How to configure Secure ICAP on a DLP Hardware or Virtual Appliance Network Prevent for Web detection server?
search cancel

How to configure Secure ICAP on a DLP Hardware or Virtual Appliance Network Prevent for Web detection server?


Article ID: 184607


Updated On:


Data Loss Prevention Network Prevent for Web Virtual Appliance


When configuring Secure ICAP integration with BlueCoat ProxySG on an on-premises Network Prevent for Web detection server, one of the points is to generate a self-signed certificate and keystore on Web Prevent using keytool. 

However, this action is not possible to perform on an Appliance Web Prevent detection server, because the Appliance does not permit standard command-line or bash level access - you can only connect to the server with Putty to run pre-defined commands using the Symantec Common Operating Environment (COE). It's not possible to run keytool from COE and generate the keystore and certificate directly on the detection server.


The following process needs to be followed to configure Secure ICAP on an Appliance Web Prevent detection server:

1) On another machine with keytool - can be Enforce or an on-premises detection server - run keytool to generate a keystore with a self-signed certificate:

keytool -genkey -alias sicap -keyalg RSA -dname “CN=VAFQDN” -keystore secureicap.jks -validity 1095 -keysize 2048

VAFQDN should be replaced with the Appliance's FQDN or IP address to ensure the subject on the certificate is matching the Appliance's address.

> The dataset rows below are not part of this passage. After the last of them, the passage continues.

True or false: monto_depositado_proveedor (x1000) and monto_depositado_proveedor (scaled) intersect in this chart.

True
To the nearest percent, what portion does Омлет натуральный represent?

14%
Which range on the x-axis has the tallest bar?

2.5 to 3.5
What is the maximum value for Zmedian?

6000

Validity is specific in days, and in the example above the certificate will be valid for 3 years. 

2) Change the password on keystore and certificate so that they are both the same:

keytool –keypasswd –alias sicap –keystore secureicap.jks

keytool –storepasswd –keystore secureicap.jks

3) Log in to the Enforce console and go to the System -> Servers and Detectors -> Overview section, then select the Appliance Web Prevent detector. Click on Configure

4) In the ICAP tab, use the Upload keystore option to upload the created secureicap.jks keystore to the Appliance detector. Below, enter the Keystore password which has been configured in point 2. Save the configuration. 

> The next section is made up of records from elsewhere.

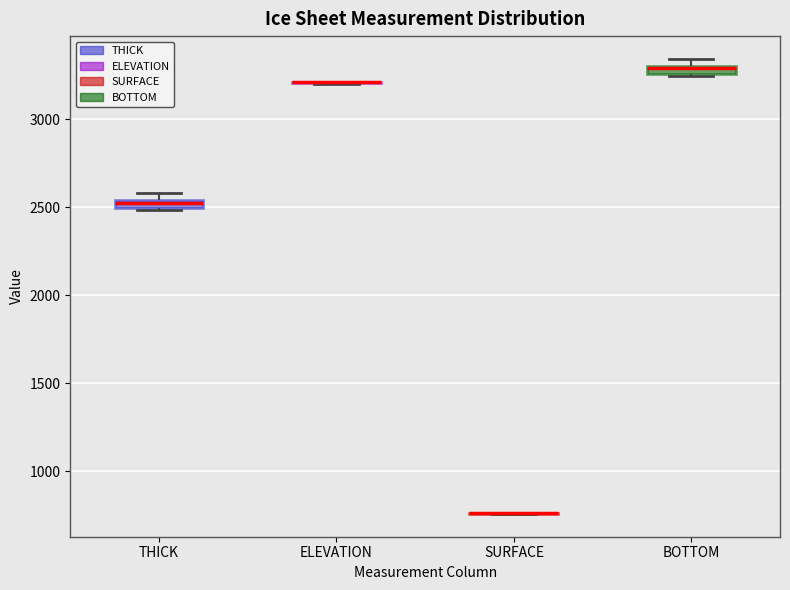

Where is the upper edge of the box for THICK on the y-axis? The values are not printed on the chart, so give them approximately, as read against the axis.

2550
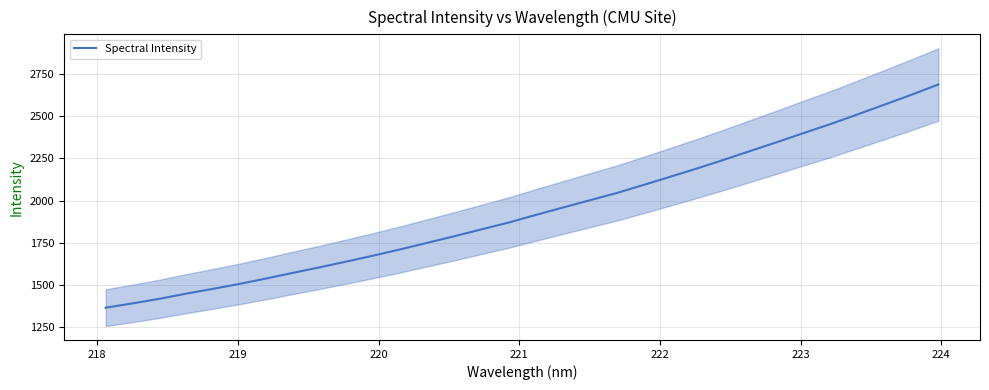

What is the greatest value displayed?

2688.9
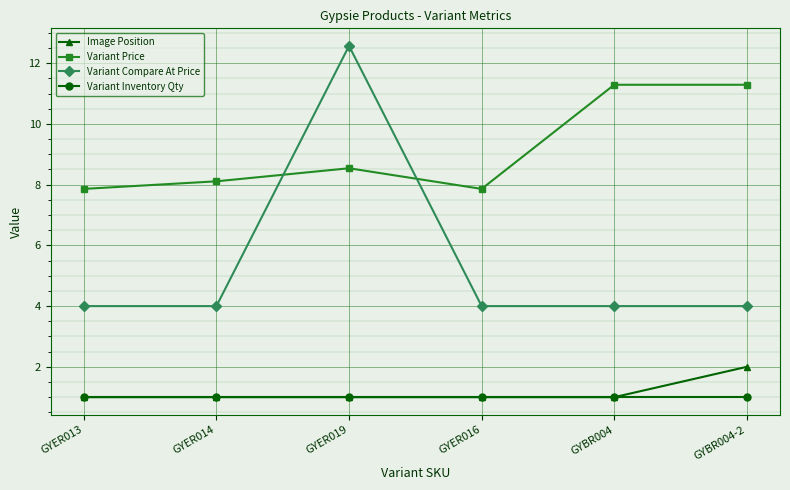

Where is the first local maximum for Variant Compare At Price?

GYER019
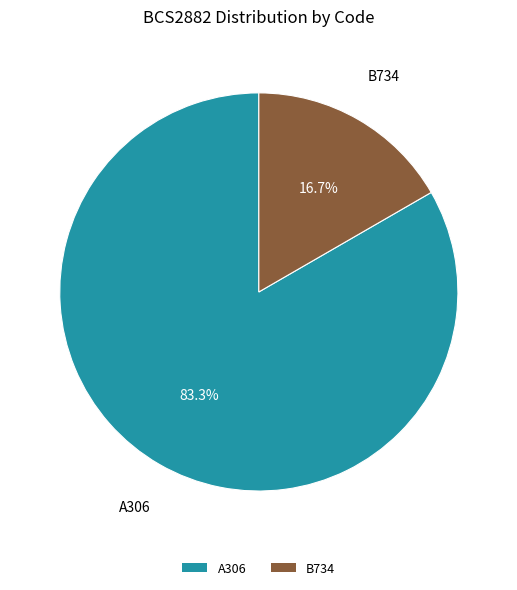

Approximately how many times larger is the value at B734 compared to A306?

0.2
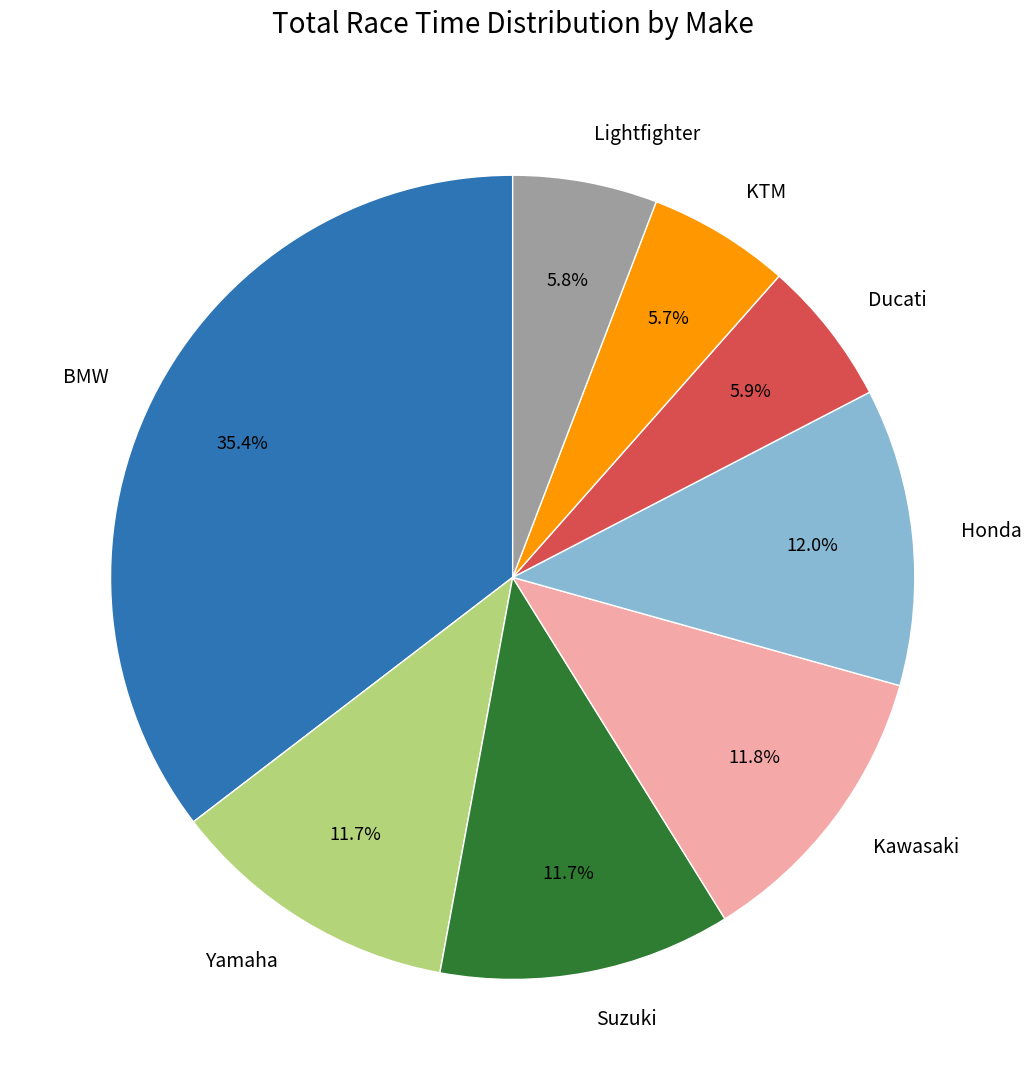

What is the largest slice in the pie chart?

BMW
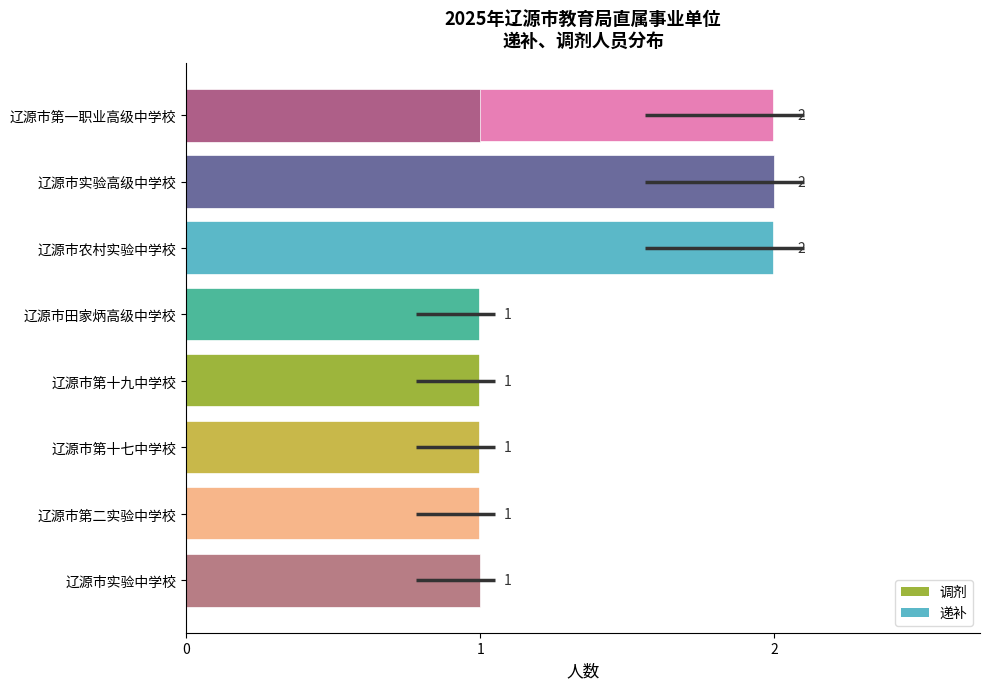

What is the ratio of the value at 辽源市田家炳高级中学校 to the value at 辽源市第十七中学校?

1.0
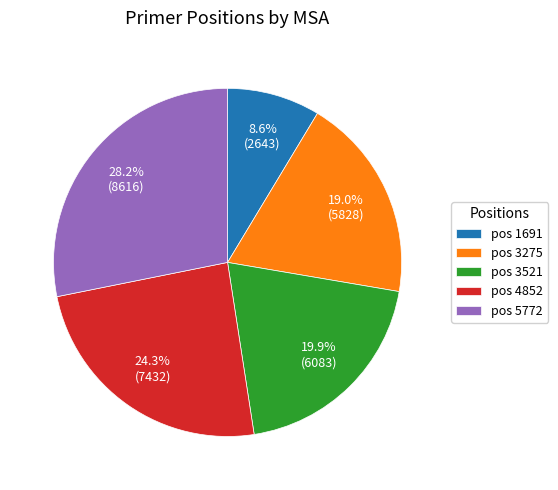

Does any single category account for the majority?

No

5) Reboot the Appliance - this is a required step to start the TLS listener on the detector.

5.1) Sometimes during the Appliance reboot, the servers do not start and show a blank screen. In that case, restart the virtual machine and wait until it starts (if the same issue appears, repeat the restart of the VM process).
Observation: If the certificate is removed and the appliance is rebooted, it starts up much quicker.

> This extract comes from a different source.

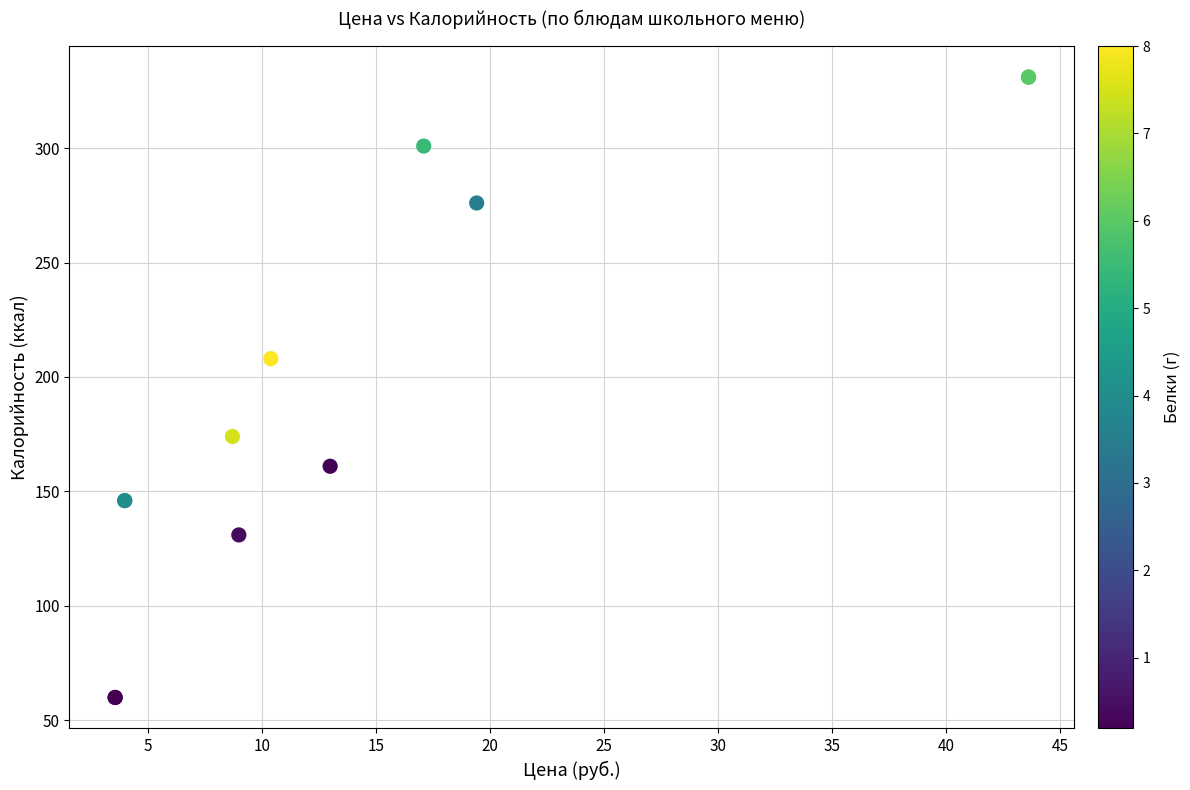

What Y value in the scatter plot is closest to 195?

208.0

 Note: When applied a SICAP (Secure ICAP) certificate and then rebooted, the appliance may take up to 15-20 minutes aprox. (in some cases) and few reboots. When just restarted the Enforce and Detector services manually on the VM appliance command line interface, the server appears green on the proxies very quickly. The commands used are:

dlp enforce-connector-service restart
dlp detection-service restart

6) Export the self-signed certificate from the secureicap.jks and use it to configure Secure ICAP on the web proxy.

keytool -export -alias sicap -file certificate.crt -keystore secureicap.jks

Refer to the BlueCoat ProxySG documentation for details.